# [What to produce]
Take the lines below beginning at the line that has "10: (549, 152, 203.45)" and stopping after the line that has "26: (129, 241, 118.17)", and print them exactly as they are, with no other lines.

# [Stored entries]
########################################
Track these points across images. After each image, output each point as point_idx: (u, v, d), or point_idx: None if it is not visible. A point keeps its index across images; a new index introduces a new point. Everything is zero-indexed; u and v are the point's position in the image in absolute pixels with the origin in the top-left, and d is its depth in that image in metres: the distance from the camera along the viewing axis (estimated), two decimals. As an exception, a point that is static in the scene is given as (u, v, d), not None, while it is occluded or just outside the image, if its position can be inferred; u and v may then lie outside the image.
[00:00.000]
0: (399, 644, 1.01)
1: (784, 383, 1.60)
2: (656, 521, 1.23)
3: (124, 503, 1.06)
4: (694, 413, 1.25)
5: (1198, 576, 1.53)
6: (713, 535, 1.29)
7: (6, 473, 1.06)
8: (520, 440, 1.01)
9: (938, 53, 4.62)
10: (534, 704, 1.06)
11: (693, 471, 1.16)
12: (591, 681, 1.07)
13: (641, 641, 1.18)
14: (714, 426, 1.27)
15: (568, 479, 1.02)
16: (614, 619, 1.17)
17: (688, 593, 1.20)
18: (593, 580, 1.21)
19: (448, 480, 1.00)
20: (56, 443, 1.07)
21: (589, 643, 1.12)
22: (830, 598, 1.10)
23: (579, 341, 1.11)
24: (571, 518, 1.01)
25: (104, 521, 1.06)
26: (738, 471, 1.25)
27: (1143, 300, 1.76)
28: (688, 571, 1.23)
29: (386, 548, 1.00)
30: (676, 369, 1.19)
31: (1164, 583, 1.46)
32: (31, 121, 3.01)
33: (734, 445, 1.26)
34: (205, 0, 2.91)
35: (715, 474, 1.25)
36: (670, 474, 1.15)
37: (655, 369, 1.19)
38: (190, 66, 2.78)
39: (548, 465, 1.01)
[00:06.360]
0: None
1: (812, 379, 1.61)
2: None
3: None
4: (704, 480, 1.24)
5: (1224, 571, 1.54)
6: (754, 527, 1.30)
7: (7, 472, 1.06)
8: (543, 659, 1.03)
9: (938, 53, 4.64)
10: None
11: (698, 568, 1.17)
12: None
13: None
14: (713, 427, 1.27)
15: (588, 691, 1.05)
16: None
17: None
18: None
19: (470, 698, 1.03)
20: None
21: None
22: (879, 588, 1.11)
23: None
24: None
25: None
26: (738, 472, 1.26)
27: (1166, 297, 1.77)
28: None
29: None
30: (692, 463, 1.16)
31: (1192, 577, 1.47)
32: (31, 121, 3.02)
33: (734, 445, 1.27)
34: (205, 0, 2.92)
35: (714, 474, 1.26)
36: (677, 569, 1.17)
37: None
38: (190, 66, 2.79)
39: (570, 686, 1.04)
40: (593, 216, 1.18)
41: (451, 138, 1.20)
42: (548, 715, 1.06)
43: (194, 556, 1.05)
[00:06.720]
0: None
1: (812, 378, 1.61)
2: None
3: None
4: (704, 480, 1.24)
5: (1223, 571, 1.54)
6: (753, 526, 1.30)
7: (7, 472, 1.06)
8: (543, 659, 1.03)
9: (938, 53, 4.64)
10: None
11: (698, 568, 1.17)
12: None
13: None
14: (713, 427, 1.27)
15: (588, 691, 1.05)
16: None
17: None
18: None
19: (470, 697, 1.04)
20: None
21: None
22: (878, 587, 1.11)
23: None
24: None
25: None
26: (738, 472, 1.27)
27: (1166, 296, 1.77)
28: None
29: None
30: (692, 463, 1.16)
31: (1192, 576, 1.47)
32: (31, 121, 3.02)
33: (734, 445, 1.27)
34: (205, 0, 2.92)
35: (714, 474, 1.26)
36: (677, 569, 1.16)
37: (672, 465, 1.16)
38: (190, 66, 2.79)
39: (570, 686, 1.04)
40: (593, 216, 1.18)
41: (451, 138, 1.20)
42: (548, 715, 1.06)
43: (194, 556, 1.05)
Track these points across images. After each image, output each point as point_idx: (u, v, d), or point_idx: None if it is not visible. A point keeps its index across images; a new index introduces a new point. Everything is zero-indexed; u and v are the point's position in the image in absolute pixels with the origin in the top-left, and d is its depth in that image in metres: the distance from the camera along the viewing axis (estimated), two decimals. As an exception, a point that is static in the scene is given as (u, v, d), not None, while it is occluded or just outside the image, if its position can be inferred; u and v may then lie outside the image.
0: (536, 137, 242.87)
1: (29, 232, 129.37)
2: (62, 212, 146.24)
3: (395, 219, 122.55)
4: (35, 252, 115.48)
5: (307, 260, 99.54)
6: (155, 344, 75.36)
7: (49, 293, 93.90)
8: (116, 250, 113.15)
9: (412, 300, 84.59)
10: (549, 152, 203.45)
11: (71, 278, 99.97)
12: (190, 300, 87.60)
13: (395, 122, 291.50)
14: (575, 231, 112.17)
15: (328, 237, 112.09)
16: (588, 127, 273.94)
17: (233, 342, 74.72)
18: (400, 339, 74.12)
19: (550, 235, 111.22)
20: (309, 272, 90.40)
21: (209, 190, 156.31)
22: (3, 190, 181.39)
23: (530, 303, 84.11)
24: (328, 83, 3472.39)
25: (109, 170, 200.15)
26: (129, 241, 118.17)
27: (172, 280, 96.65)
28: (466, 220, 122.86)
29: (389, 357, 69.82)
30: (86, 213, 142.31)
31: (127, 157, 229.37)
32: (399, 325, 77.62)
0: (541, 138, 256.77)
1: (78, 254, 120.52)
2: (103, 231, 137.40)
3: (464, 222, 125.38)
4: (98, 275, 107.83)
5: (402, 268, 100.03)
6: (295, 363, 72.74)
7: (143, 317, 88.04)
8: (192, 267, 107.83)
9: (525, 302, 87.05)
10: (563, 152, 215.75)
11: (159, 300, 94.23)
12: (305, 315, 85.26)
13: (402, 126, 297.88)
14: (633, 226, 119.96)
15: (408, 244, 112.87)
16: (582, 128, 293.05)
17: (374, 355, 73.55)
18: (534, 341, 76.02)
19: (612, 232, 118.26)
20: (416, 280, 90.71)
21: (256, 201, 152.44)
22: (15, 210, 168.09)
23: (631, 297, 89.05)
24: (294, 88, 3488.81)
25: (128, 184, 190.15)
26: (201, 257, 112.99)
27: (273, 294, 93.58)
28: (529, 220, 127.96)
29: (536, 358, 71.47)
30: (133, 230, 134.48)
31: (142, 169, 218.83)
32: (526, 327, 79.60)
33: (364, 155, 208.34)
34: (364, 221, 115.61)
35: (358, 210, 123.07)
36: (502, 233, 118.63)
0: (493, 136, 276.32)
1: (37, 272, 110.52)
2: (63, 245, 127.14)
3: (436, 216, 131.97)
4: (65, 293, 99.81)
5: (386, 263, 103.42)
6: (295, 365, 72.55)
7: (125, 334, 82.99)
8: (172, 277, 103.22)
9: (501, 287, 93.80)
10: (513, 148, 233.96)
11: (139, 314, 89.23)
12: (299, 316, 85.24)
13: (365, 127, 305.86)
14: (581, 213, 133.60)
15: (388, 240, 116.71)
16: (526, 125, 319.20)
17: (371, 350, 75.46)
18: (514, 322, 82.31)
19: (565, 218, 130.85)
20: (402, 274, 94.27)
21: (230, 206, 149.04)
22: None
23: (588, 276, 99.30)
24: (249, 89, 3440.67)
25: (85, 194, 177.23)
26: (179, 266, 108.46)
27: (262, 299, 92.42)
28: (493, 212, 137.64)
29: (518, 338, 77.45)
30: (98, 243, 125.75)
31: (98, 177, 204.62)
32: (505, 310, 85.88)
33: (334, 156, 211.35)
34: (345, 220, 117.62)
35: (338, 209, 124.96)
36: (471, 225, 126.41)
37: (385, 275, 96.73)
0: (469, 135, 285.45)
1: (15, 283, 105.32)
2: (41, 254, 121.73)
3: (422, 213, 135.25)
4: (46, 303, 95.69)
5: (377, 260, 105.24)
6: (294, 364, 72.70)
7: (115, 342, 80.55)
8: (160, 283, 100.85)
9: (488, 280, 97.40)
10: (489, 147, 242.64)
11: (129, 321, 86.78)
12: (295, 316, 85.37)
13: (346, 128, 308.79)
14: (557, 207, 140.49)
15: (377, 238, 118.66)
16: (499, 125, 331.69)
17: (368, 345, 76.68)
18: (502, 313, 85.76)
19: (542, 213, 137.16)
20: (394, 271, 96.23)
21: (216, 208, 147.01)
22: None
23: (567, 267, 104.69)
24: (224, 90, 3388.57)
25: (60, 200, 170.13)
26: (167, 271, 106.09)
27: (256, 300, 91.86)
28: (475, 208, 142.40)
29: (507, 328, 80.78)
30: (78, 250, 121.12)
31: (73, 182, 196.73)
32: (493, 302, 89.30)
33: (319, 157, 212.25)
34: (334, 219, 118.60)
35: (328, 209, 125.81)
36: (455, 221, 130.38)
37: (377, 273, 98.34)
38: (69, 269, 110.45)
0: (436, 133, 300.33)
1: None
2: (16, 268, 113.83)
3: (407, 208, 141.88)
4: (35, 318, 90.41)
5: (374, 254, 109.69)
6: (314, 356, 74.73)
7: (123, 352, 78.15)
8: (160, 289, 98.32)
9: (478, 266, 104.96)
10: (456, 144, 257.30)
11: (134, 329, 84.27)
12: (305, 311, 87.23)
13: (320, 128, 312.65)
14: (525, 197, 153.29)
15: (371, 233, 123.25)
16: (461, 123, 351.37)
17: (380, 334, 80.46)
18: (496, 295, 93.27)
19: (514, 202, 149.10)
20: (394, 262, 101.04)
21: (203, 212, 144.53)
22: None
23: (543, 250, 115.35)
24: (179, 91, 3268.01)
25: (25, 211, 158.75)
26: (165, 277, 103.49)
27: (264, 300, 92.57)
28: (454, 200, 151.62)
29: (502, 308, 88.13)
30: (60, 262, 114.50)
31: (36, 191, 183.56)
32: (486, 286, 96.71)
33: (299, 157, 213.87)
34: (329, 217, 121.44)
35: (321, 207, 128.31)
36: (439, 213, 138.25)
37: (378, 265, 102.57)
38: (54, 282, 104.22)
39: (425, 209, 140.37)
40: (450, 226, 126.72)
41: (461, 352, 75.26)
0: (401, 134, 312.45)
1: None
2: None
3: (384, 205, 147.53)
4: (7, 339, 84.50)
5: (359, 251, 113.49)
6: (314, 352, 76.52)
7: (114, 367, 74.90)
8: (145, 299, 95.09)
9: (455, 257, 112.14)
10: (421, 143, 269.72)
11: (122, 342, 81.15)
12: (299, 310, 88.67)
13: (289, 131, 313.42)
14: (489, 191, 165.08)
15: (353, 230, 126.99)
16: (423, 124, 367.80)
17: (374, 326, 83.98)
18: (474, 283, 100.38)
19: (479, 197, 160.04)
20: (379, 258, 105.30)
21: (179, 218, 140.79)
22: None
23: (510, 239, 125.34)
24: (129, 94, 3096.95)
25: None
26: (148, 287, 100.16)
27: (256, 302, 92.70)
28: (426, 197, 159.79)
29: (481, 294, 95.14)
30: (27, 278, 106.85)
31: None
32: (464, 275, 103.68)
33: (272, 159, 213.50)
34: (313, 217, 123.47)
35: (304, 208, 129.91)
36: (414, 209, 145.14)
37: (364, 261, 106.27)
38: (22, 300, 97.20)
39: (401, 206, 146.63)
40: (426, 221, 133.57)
########################################
# [Solution to the problem]
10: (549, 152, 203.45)
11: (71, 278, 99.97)
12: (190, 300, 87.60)
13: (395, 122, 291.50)
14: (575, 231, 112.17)
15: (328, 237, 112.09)
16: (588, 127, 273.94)
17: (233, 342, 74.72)
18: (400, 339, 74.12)
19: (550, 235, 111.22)
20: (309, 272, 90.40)
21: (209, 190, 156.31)
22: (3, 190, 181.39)
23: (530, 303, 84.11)
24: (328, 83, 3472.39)
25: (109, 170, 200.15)
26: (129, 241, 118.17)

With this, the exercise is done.